While it's great to make a huge salary, engineers in Silicon Valley and places like Boulder, Colo., and Dayton, Ohio, know that what really counts is how much you have left after basics like housing are paid. Given that Silicon Valley is known for having some of the highest housing costs in the country, it's not surprising that pay there is well above that for other regions.

Housing costs have gotten to be such a problem in the Valley that many are concerned that comparatively poorly paid government employees like police and teachers won't be able to live in the area. In May, the median housing price in Santa Clara County exceeded $500,000 and only 229 county houses sold for less than $350,000, according to Intel. That prompted the company to establish a $10 million bond program to help alleviate the strain. But even with that program, it takes a family income of $74,000 to qualify for an inexpensive home.

In San Jose, Calif., the mean salary is $101,800, while nearby Oakland averaged $93,600. Although those in northern California can feel pretty good about those salaries, they weren't necessarily the highest averages. In Colorado Springs the mean was $115,000, while in Worcester, Mass., it was $108,300.

But that's where statistics can be misleading. There were 66 respondents in San Jose, a pretty reliable barometer. But in Worcester only four respondents weighed in, and with only three in Colorado Springs, one well-paid manager could really skew the averages.

In the broader outlook, California still ranks No. 1 by a long shot. The average wage there is $94,901. That's substantially above the $87,100 mean for Massachusetts or the $85,200 for Colorado, which also had statistically validnumbers of respondents.

Other states with more than 15 respondents averaged:

  • Arizona, $80,900
  • Colorado, $85,200
  • Oregon, $81,1000
  • Pennsylvania, $78,300
  • Illinois, $$79,400
  • Indiana, $78,600
  • Florida, $78,600
  • Minnesota, $77,400
  • Texas, $74,500
  • New York, $71,800

Unsurprisingly, another factor that has an impact on wages is age. Salaries pretty much take a linear path from the start of an engineer's career, at least until he or she hits 55. Those aged 20 to 24 average $55,800, rising dramatically to $67,200 for those 25 to 29 and $76,200 for those in the 30-to-34 category.

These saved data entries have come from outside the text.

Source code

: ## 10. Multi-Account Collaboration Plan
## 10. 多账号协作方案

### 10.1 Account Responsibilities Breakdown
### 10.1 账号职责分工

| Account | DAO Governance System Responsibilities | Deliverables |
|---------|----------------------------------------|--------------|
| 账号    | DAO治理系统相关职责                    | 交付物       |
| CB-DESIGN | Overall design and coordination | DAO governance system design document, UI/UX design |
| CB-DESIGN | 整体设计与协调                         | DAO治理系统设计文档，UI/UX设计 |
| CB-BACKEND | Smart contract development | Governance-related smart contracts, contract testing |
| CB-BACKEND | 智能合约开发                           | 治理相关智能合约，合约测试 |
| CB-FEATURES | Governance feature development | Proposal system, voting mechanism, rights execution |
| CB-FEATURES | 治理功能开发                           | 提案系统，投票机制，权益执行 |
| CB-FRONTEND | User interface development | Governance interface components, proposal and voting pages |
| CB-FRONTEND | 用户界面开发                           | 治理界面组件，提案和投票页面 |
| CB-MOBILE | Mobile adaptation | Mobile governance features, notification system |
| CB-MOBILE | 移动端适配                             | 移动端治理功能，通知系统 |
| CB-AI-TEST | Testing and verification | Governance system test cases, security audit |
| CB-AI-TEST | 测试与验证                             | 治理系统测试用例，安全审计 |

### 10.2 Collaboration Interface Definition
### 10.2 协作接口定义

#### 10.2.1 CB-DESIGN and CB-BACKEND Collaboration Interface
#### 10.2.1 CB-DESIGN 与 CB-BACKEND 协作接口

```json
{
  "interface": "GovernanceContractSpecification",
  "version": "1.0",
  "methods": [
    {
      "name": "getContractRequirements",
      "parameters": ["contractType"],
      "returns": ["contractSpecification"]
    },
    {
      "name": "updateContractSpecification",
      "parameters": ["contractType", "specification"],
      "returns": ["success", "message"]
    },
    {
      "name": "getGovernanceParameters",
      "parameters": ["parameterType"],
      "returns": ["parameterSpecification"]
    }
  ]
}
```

Those solid raises continue up to $93,100 for engineers and manager aged 50 to 54. But then there's a significant decline-those 55 to 59 make only $85,100, and respondents in the 60-to-64 age bracket fare a bit better, at $90,000. And anyone working past the age of 65, according to the survey respondents, averages $74,000, less than engineers in the 25-to-29 category.

The size of the company is also a key factor in wages. Generally, bigger is better, both in paychecks and the companies that hand them out.

Workers at companies with greater than $1 billion in revenues averaged $85,000 or better, and workers at corporations with sales of $1 billion to $2.9 billion had the highest average salary, $95,200. Behemoths with $15 billion or more offered the next highest paychecks, averaging $89,800.

Smaller companies at both ends of the spectrum paid the most for businesses that had less than a billion in sales. Those with sales of less than $10 million paid the best in this category, handing out paychecks that averaged $82,000. The small companies ranked only a bit behind the stingiest of the over-$1 billion companies.